**TASK PROMPT:**
Word for word, repeat each of the records below.

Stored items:
=== Begin Enclosure ===
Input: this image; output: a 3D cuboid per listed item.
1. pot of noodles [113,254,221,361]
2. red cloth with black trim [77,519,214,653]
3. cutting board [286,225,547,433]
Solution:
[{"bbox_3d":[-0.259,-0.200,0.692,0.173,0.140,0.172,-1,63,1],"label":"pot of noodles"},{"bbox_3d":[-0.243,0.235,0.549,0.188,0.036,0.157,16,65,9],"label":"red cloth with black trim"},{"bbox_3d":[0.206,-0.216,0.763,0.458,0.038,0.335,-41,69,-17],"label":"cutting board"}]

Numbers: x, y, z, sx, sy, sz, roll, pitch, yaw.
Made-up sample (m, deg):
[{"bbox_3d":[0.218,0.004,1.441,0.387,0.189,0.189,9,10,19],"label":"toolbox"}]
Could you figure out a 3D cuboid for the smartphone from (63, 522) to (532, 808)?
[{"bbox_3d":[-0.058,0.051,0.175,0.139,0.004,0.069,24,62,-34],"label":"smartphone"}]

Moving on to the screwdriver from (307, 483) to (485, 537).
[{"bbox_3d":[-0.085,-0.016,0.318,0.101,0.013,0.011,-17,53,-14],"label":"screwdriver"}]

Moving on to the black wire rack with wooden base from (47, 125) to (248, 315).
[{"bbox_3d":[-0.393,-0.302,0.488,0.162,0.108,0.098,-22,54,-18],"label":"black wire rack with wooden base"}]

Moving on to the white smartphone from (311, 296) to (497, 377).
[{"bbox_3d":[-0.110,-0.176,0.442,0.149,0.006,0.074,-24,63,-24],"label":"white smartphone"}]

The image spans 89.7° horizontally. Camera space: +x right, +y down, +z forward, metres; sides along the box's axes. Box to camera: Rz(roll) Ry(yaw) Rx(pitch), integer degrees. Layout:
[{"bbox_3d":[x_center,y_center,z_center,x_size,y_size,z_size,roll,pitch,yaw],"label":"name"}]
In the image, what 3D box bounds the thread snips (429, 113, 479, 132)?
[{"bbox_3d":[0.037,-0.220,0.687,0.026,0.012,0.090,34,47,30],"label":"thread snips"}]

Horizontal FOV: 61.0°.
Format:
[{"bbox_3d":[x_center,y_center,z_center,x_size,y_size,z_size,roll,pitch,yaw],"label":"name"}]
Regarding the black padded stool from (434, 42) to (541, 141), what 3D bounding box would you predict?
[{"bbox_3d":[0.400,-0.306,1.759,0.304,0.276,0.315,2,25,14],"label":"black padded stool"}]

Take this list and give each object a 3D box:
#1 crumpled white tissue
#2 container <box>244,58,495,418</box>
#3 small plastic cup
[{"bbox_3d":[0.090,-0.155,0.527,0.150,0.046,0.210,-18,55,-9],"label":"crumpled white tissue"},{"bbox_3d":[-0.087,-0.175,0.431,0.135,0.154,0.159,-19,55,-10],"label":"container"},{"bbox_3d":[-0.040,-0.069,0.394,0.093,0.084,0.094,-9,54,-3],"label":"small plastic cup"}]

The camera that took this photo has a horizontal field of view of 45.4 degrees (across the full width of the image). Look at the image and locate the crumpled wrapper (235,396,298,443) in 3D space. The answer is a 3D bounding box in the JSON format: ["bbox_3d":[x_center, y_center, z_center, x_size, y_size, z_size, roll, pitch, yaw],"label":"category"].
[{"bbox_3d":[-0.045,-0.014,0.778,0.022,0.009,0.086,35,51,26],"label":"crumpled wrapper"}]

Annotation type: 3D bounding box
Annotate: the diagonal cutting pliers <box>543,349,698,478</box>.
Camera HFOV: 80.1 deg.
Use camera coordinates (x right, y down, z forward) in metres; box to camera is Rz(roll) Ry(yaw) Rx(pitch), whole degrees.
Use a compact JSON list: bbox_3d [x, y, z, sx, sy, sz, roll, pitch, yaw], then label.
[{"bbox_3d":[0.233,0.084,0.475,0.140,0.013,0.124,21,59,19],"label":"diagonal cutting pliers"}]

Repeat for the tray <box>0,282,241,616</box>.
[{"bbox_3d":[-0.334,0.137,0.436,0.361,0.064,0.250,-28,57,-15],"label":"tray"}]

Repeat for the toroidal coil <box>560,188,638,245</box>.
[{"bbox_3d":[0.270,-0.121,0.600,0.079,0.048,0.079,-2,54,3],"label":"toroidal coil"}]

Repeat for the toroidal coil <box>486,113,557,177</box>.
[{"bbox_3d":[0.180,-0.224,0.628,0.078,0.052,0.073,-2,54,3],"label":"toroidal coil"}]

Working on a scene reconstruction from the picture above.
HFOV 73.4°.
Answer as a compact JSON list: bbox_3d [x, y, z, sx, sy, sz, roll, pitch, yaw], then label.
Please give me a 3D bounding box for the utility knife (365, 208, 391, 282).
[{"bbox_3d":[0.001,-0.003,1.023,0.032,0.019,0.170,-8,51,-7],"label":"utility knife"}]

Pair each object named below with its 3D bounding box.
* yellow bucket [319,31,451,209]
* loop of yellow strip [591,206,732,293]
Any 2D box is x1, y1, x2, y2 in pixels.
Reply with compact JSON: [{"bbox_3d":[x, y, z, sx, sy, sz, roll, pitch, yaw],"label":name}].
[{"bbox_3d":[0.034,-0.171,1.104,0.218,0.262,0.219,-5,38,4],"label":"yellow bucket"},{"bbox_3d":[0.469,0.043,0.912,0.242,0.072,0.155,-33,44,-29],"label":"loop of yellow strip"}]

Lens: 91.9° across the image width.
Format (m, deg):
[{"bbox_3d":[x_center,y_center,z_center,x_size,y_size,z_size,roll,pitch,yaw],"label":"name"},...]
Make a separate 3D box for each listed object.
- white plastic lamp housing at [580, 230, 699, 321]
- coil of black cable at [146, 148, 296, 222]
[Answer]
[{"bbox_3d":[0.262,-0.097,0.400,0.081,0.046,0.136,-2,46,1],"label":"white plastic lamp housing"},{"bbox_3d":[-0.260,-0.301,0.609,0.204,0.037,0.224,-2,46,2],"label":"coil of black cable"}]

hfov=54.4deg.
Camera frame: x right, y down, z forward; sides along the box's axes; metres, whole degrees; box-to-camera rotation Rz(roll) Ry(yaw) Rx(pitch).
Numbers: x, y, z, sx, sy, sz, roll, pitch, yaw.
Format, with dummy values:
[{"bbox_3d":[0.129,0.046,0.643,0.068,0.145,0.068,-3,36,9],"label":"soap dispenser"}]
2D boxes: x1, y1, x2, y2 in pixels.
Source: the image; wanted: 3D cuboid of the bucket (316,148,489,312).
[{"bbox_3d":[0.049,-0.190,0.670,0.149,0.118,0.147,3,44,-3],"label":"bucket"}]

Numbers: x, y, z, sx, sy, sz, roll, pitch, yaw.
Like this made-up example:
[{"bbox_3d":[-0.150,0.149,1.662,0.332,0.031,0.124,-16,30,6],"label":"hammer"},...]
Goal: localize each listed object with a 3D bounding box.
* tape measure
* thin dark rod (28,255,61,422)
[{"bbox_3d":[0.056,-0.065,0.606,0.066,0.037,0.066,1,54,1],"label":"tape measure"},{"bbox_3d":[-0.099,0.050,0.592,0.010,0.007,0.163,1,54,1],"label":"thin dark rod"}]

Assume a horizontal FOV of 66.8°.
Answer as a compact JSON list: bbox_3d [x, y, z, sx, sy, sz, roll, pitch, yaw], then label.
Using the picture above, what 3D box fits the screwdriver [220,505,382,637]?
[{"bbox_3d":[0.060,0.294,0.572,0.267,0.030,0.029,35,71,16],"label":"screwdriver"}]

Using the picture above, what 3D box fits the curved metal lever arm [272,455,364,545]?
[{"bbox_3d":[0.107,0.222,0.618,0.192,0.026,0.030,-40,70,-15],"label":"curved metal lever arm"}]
=== End Enclosure ===
**YOUR RESPONSE:**
Input: this image; output: a 3D cuboid per listed item.
1. pot of noodles [113,254,221,361]
2. red cloth with black trim [77,519,214,653]
3. cutting board [286,225,547,433]
Solution:
[{"bbox_3d":[-0.259,-0.200,0.692,0.173,0.140,0.172,-1,63,1],"label":"pot of noodles"},{"bbox_3d":[-0.243,0.235,0.549,0.188,0.036,0.157,16,65,9],"label":"red cloth with black trim"},{"bbox_3d":[0.206,-0.216,0.763,0.458,0.038,0.335,-41,69,-17],"label":"cutting board"}]

Numbers: x, y, z, sx, sy, sz, roll, pitch, yaw.
Made-up sample (m, deg):
[{"bbox_3d":[0.218,0.004,1.441,0.387,0.189,0.189,9,10,19],"label":"toolbox"}]
Could you figure out a 3D cuboid for the smartphone from (63, 522) to (532, 808)?
[{"bbox_3d":[-0.058,0.051,0.175,0.139,0.004,0.069,24,62,-34],"label":"smartphone"}]

Moving on to the screwdriver from (307, 483) to (485, 537).
[{"bbox_3d":[-0.085,-0.016,0.318,0.101,0.013,0.011,-17,53,-14],"label":"screwdriver"}]

Moving on to the black wire rack with wooden base from (47, 125) to (248, 315).
[{"bbox_3d":[-0.393,-0.302,0.488,0.162,0.108,0.098,-22,54,-18],"label":"black wire rack with wooden base"}]

Moving on to the white smartphone from (311, 296) to (497, 377).
[{"bbox_3d":[-0.110,-0.176,0.442,0.149,0.006,0.074,-24,63,-24],"label":"white smartphone"}]

The image spans 89.7° horizontally. Camera space: +x right, +y down, +z forward, metres; sides along the box's axes. Box to camera: Rz(roll) Ry(yaw) Rx(pitch), integer degrees. Layout:
[{"bbox_3d":[x_center,y_center,z_center,x_size,y_size,z_size,roll,pitch,yaw],"label":"name"}]
In the image, what 3D box bounds the thread snips (429, 113, 479, 132)?
[{"bbox_3d":[0.037,-0.220,0.687,0.026,0.012,0.090,34,47,30],"label":"thread snips"}]

Horizontal FOV: 61.0°.
Format:
[{"bbox_3d":[x_center,y_center,z_center,x_size,y_size,z_size,roll,pitch,yaw],"label":"name"}]
Regarding the black padded stool from (434, 42) to (541, 141), what 3D bounding box would you predict?
[{"bbox_3d":[0.400,-0.306,1.759,0.304,0.276,0.315,2,25,14],"label":"black padded stool"}]

Take this list and give each object a 3D box:
#1 crumpled white tissue
#2 container <box>244,58,495,418</box>
#3 small plastic cup
[{"bbox_3d":[0.090,-0.155,0.527,0.150,0.046,0.210,-18,55,-9],"label":"crumpled white tissue"},{"bbox_3d":[-0.087,-0.175,0.431,0.135,0.154,0.159,-19,55,-10],"label":"container"},{"bbox_3d":[-0.040,-0.069,0.394,0.093,0.084,0.094,-9,54,-3],"label":"small plastic cup"}]

The camera that took this photo has a horizontal field of view of 45.4 degrees (across the full width of the image). Look at the image and locate the crumpled wrapper (235,396,298,443) in 3D space. The answer is a 3D bounding box in the JSON format: ["bbox_3d":[x_center, y_center, z_center, x_size, y_size, z_size, roll, pitch, yaw],"label":"category"].
[{"bbox_3d":[-0.045,-0.014,0.778,0.022,0.009,0.086,35,51,26],"label":"crumpled wrapper"}]

Annotation type: 3D bounding box
Annotate: the diagonal cutting pliers <box>543,349,698,478</box>.
Camera HFOV: 80.1 deg.
Use camera coordinates (x right, y down, z forward) in metres; box to camera is Rz(roll) Ry(yaw) Rx(pitch), whole degrees.
Use a compact JSON list: bbox_3d [x, y, z, sx, sy, sz, roll, pitch, yaw], then label.
[{"bbox_3d":[0.233,0.084,0.475,0.140,0.013,0.124,21,59,19],"label":"diagonal cutting pliers"}]

Repeat for the tray <box>0,282,241,616</box>.
[{"bbox_3d":[-0.334,0.137,0.436,0.361,0.064,0.250,-28,57,-15],"label":"tray"}]

Repeat for the toroidal coil <box>560,188,638,245</box>.
[{"bbox_3d":[0.270,-0.121,0.600,0.079,0.048,0.079,-2,54,3],"label":"toroidal coil"}]

Repeat for the toroidal coil <box>486,113,557,177</box>.
[{"bbox_3d":[0.180,-0.224,0.628,0.078,0.052,0.073,-2,54,3],"label":"toroidal coil"}]

Working on a scene reconstruction from the picture above.
HFOV 73.4°.
Answer as a compact JSON list: bbox_3d [x, y, z, sx, sy, sz, roll, pitch, yaw], then label.
Please give me a 3D bounding box for the utility knife (365, 208, 391, 282).
[{"bbox_3d":[0.001,-0.003,1.023,0.032,0.019,0.170,-8,51,-7],"label":"utility knife"}]

Pair each object named below with its 3D bounding box.
* yellow bucket [319,31,451,209]
* loop of yellow strip [591,206,732,293]
Any 2D box is x1, y1, x2, y2 in pixels.
Reply with compact JSON: [{"bbox_3d":[x, y, z, sx, sy, sz, roll, pitch, yaw],"label":name}].
[{"bbox_3d":[0.034,-0.171,1.104,0.218,0.262,0.219,-5,38,4],"label":"yellow bucket"},{"bbox_3d":[0.469,0.043,0.912,0.242,0.072,0.155,-33,44,-29],"label":"loop of yellow strip"}]

Lens: 91.9° across the image width.
Format (m, deg):
[{"bbox_3d":[x_center,y_center,z_center,x_size,y_size,z_size,roll,pitch,yaw],"label":"name"},...]
Make a separate 3D box for each listed object.
- white plastic lamp housing at [580, 230, 699, 321]
- coil of black cable at [146, 148, 296, 222]
[Answer]
[{"bbox_3d":[0.262,-0.097,0.400,0.081,0.046,0.136,-2,46,1],"label":"white plastic lamp housing"},{"bbox_3d":[-0.260,-0.301,0.609,0.204,0.037,0.224,-2,46,2],"label":"coil of black cable"}]

hfov=54.4deg.
Camera frame: x right, y down, z forward; sides along the box's axes; metres, whole degrees; box-to-camera rotation Rz(roll) Ry(yaw) Rx(pitch).
Numbers: x, y, z, sx, sy, sz, roll, pitch, yaw.
Format, with dummy values:
[{"bbox_3d":[0.129,0.046,0.643,0.068,0.145,0.068,-3,36,9],"label":"soap dispenser"}]
2D boxes: x1, y1, x2, y2 in pixels.
Source: the image; wanted: 3D cuboid of the bucket (316,148,489,312).
[{"bbox_3d":[0.049,-0.190,0.670,0.149,0.118,0.147,3,44,-3],"label":"bucket"}]

Numbers: x, y, z, sx, sy, sz, roll, pitch, yaw.
Like this made-up example:
[{"bbox_3d":[-0.150,0.149,1.662,0.332,0.031,0.124,-16,30,6],"label":"hammer"},...]
Goal: localize each listed object with a 3D bounding box.
* tape measure
* thin dark rod (28,255,61,422)
[{"bbox_3d":[0.056,-0.065,0.606,0.066,0.037,0.066,1,54,1],"label":"tape measure"},{"bbox_3d":[-0.099,0.050,0.592,0.010,0.007,0.163,1,54,1],"label":"thin dark rod"}]

Assume a horizontal FOV of 66.8°.
Answer as a compact JSON list: bbox_3d [x, y, z, sx, sy, sz, roll, pitch, yaw], then label.
Using the picture above, what 3D box fits the screwdriver [220,505,382,637]?
[{"bbox_3d":[0.060,0.294,0.572,0.267,0.030,0.029,35,71,16],"label":"screwdriver"}]

Using the picture above, what 3D box fits the curved metal lever arm [272,455,364,545]?
[{"bbox_3d":[0.107,0.222,0.618,0.192,0.026,0.030,-40,70,-15],"label":"curved metal lever arm"}]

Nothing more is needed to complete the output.